### SHORT EXERCISE
Render everything from the line containing "class: Liliopsida" down through the end of the records as a numbered list, omitting blank lines and leaving out the pictures.

### PROVIDED RECORDS
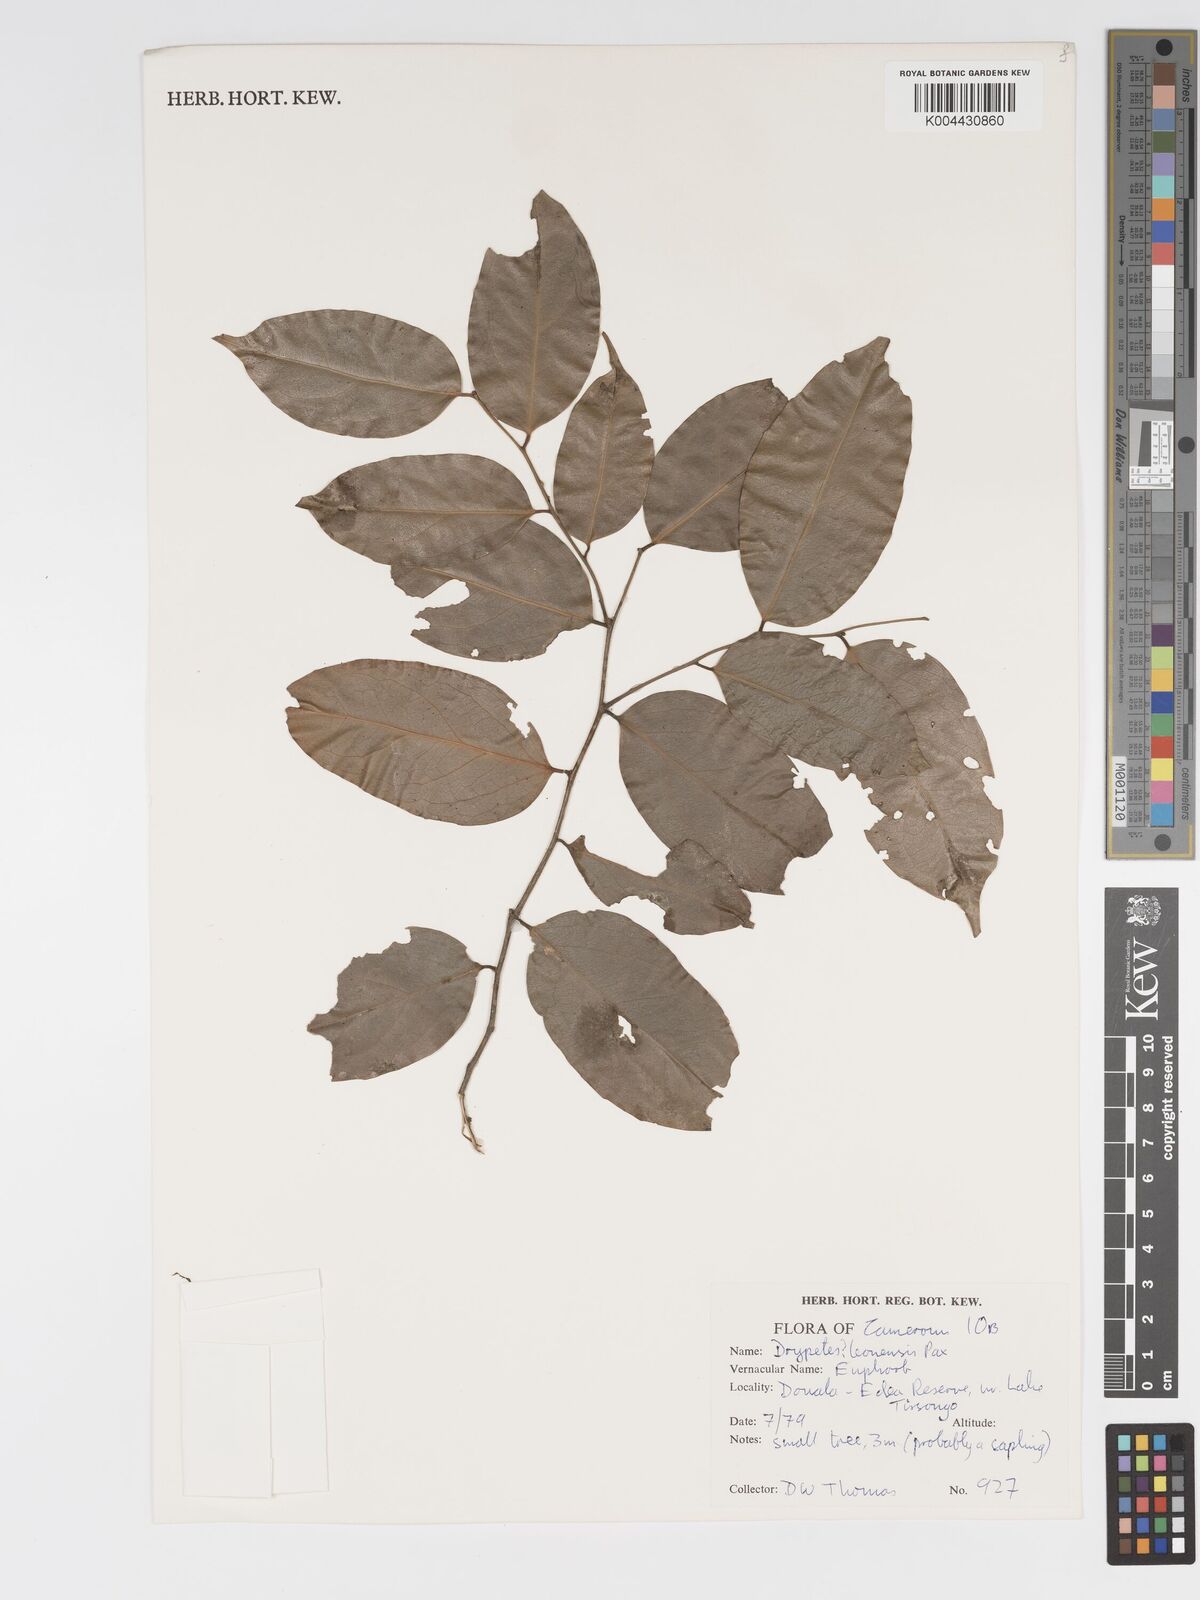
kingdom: Plantae
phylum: Tracheophyta
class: Magnoliopsida
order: Malpighiales
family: Putranjivaceae
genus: Drypetes
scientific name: Drypetes
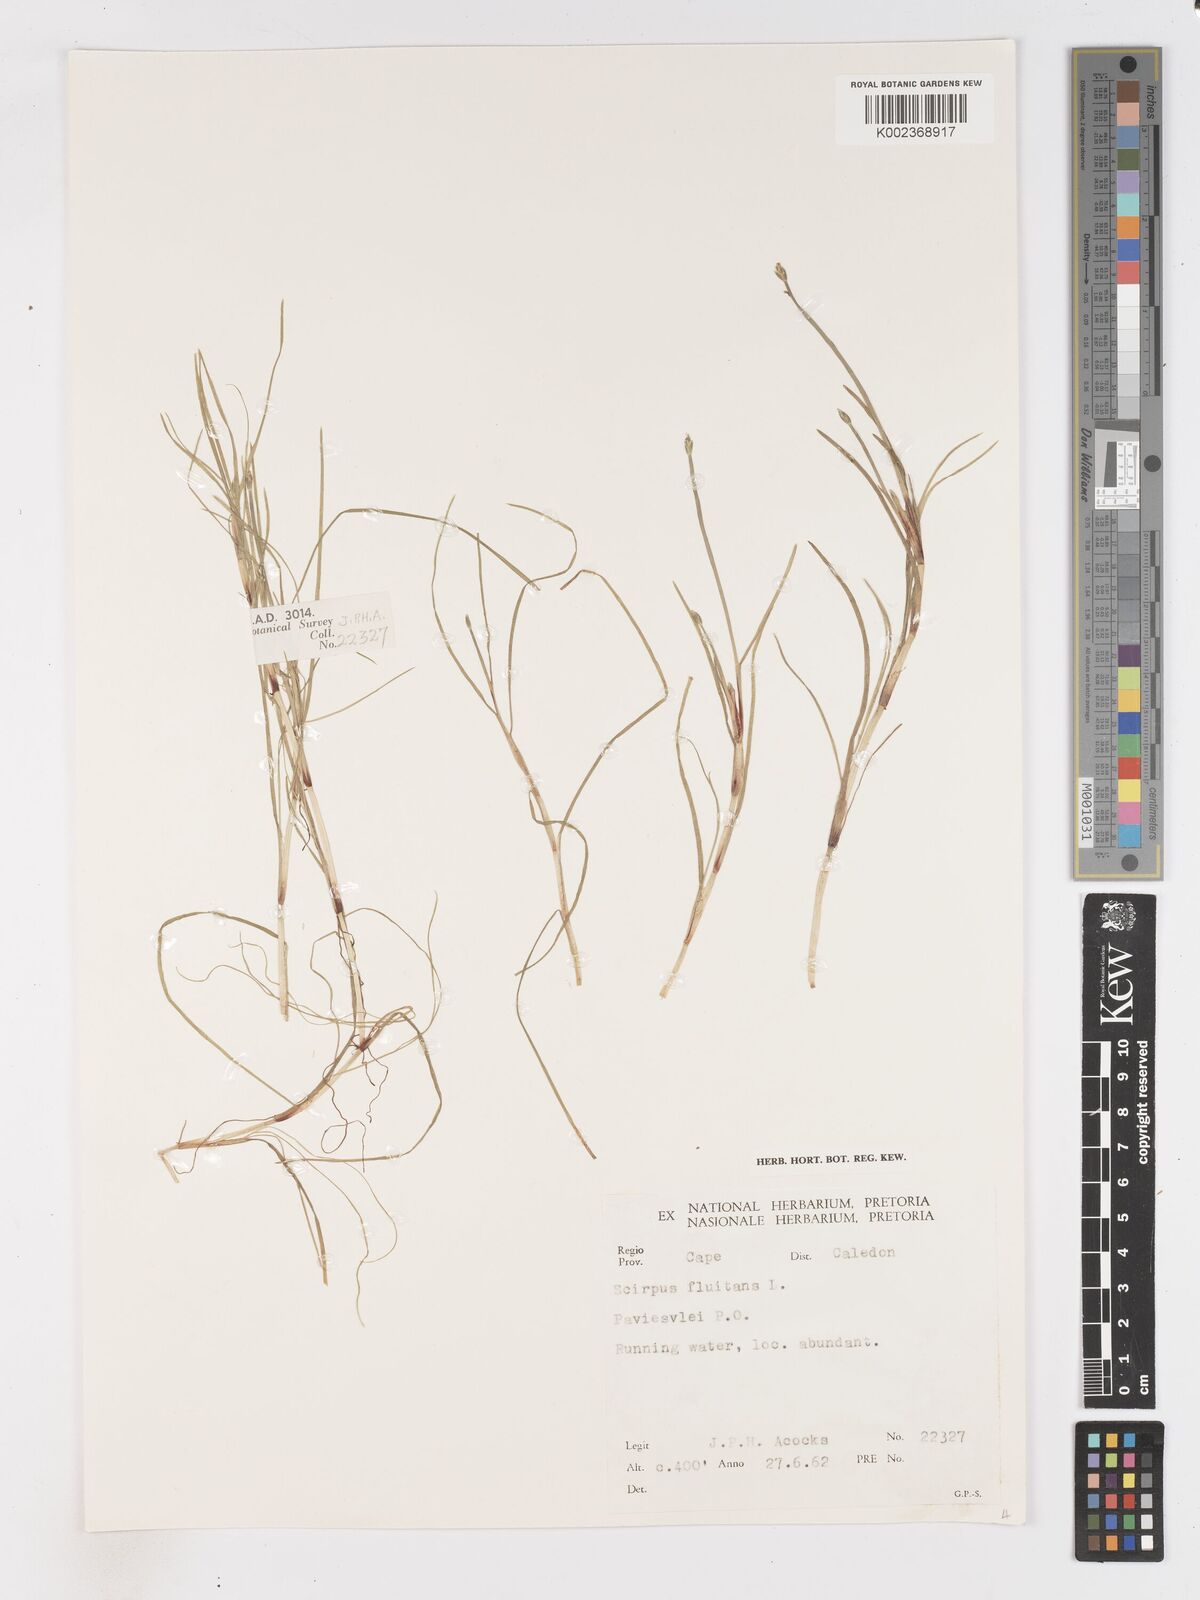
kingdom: Plantae
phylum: Tracheophyta
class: Liliopsida
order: Poales
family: Cyperaceae
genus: Isolepis
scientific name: Isolepis fluitans
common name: Floating club-rush
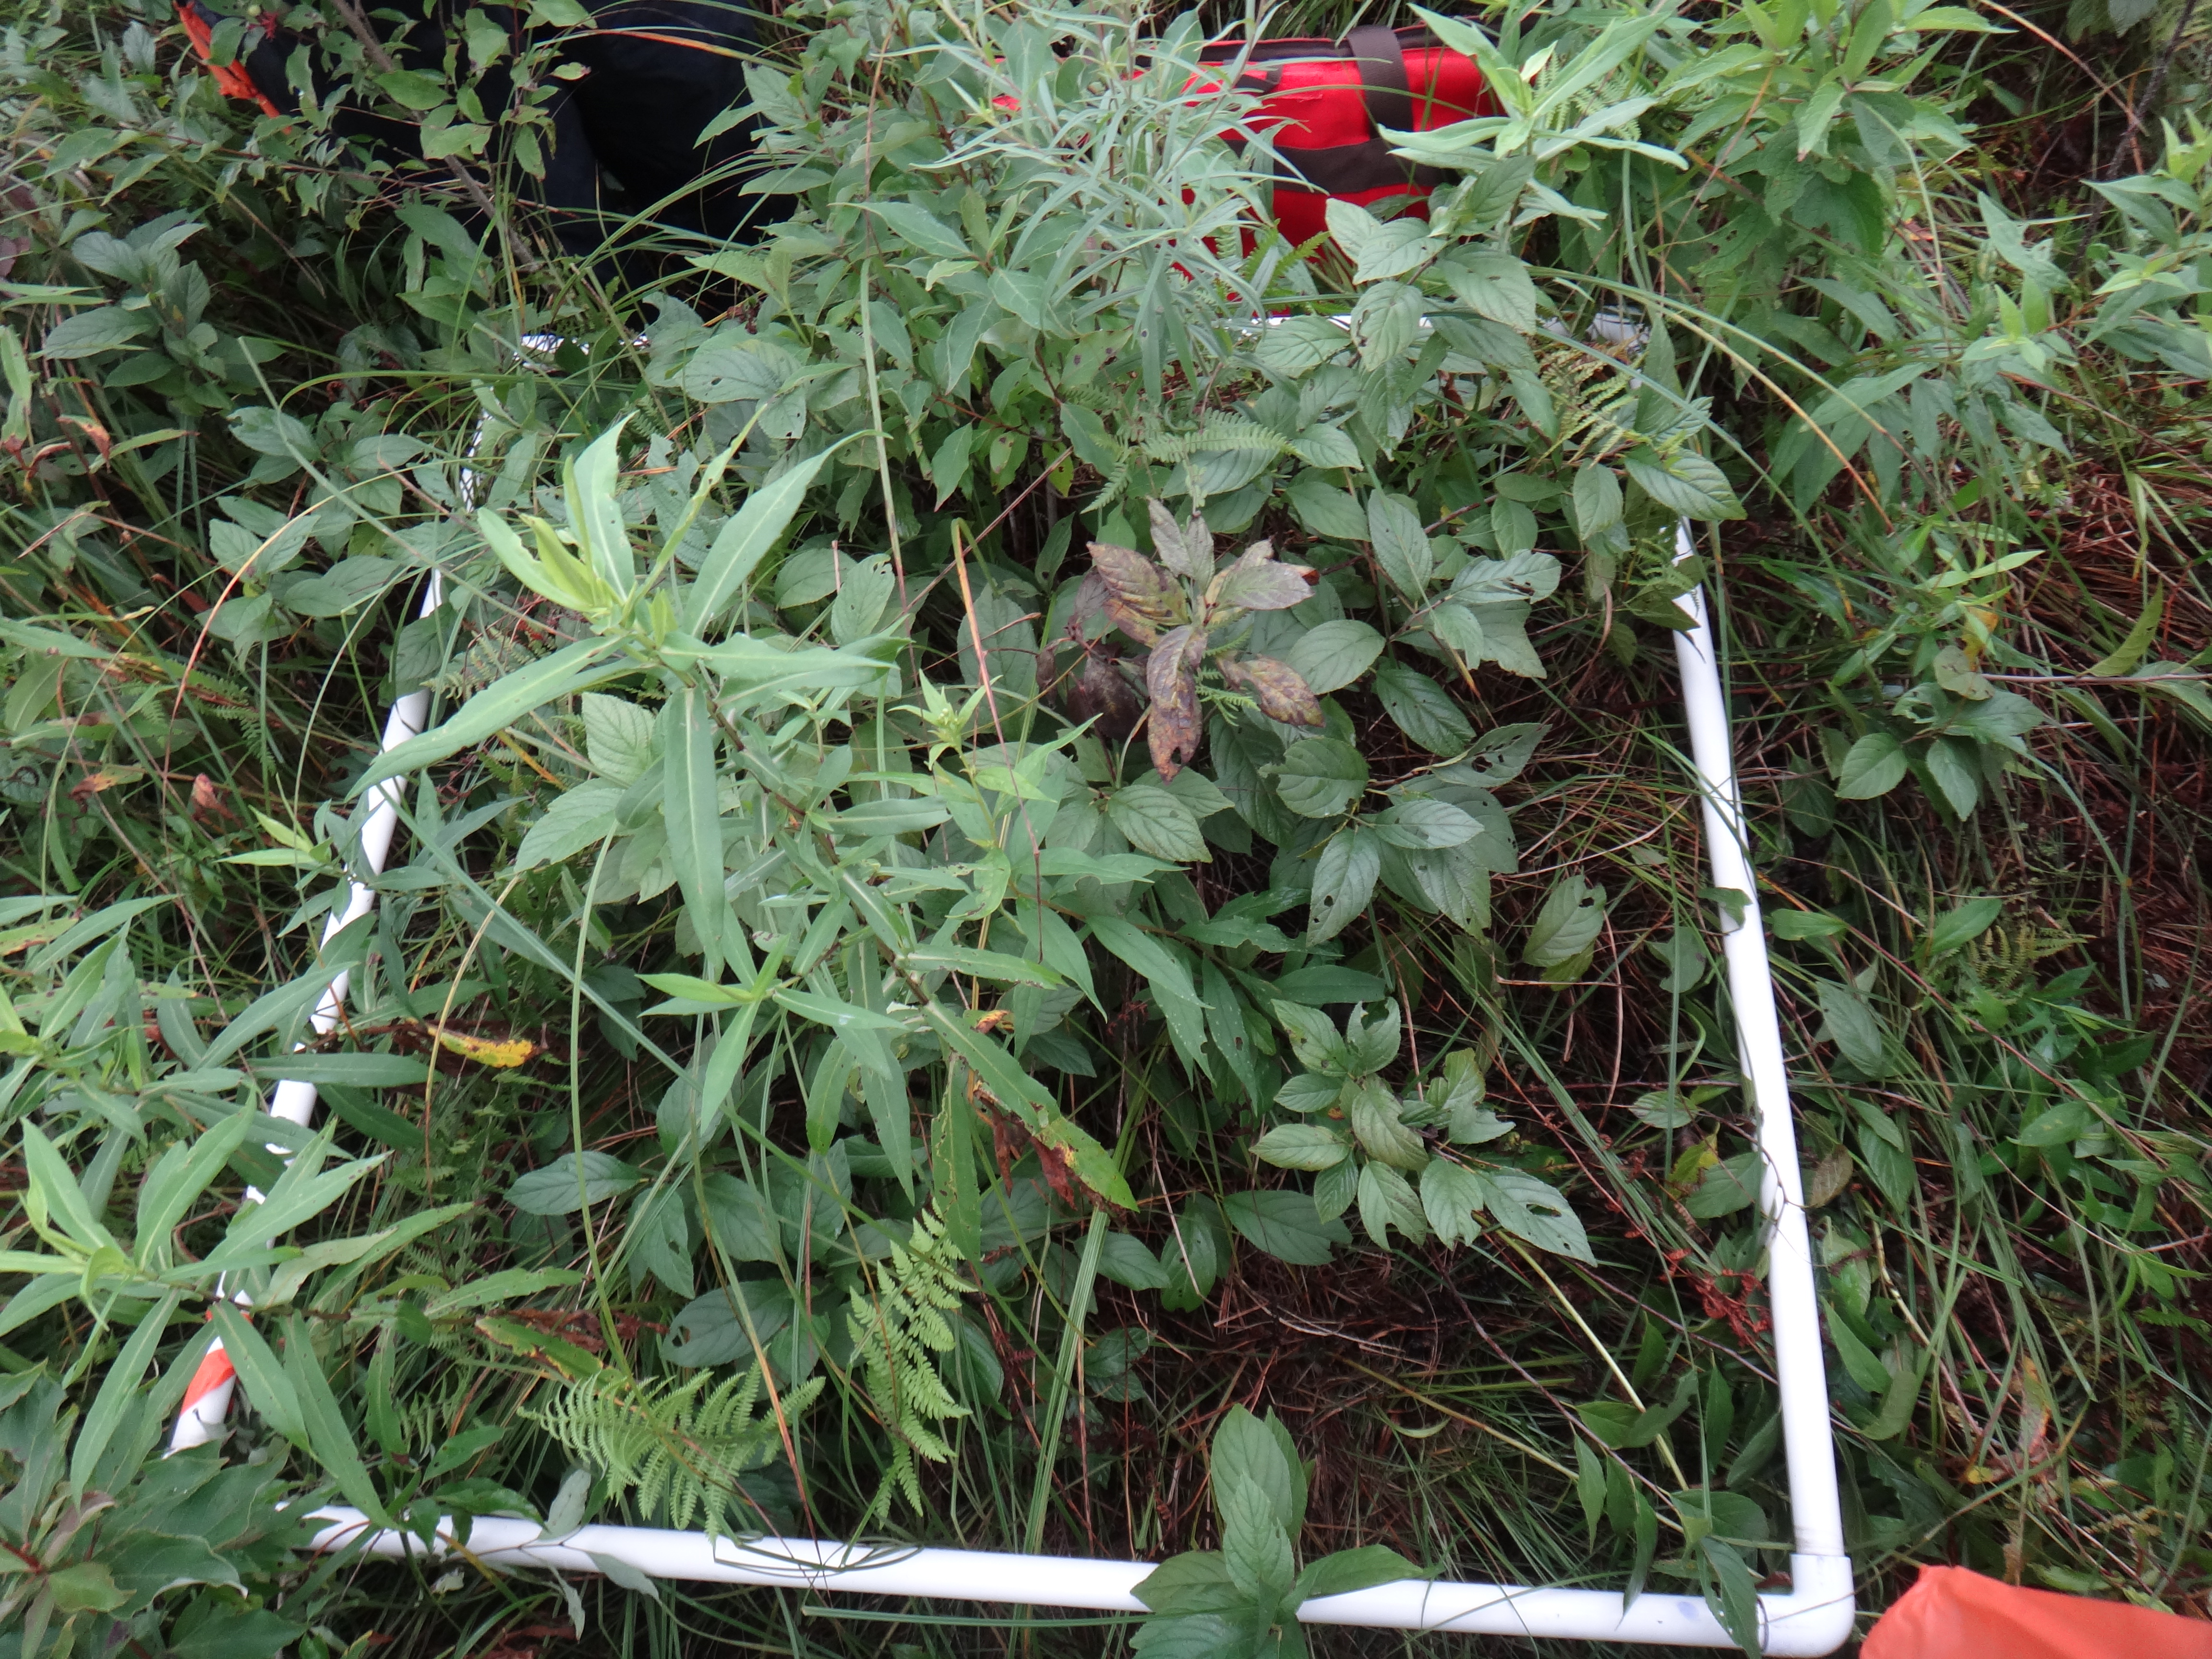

### ANSWER FOR THIS EXERCISE
1. class: Liliopsida
2. order: Poales
3. family: Cyperaceae
4. genus: Isolepis
5. scientific name: Isolepis fluitans
6. common name: Floating club-rush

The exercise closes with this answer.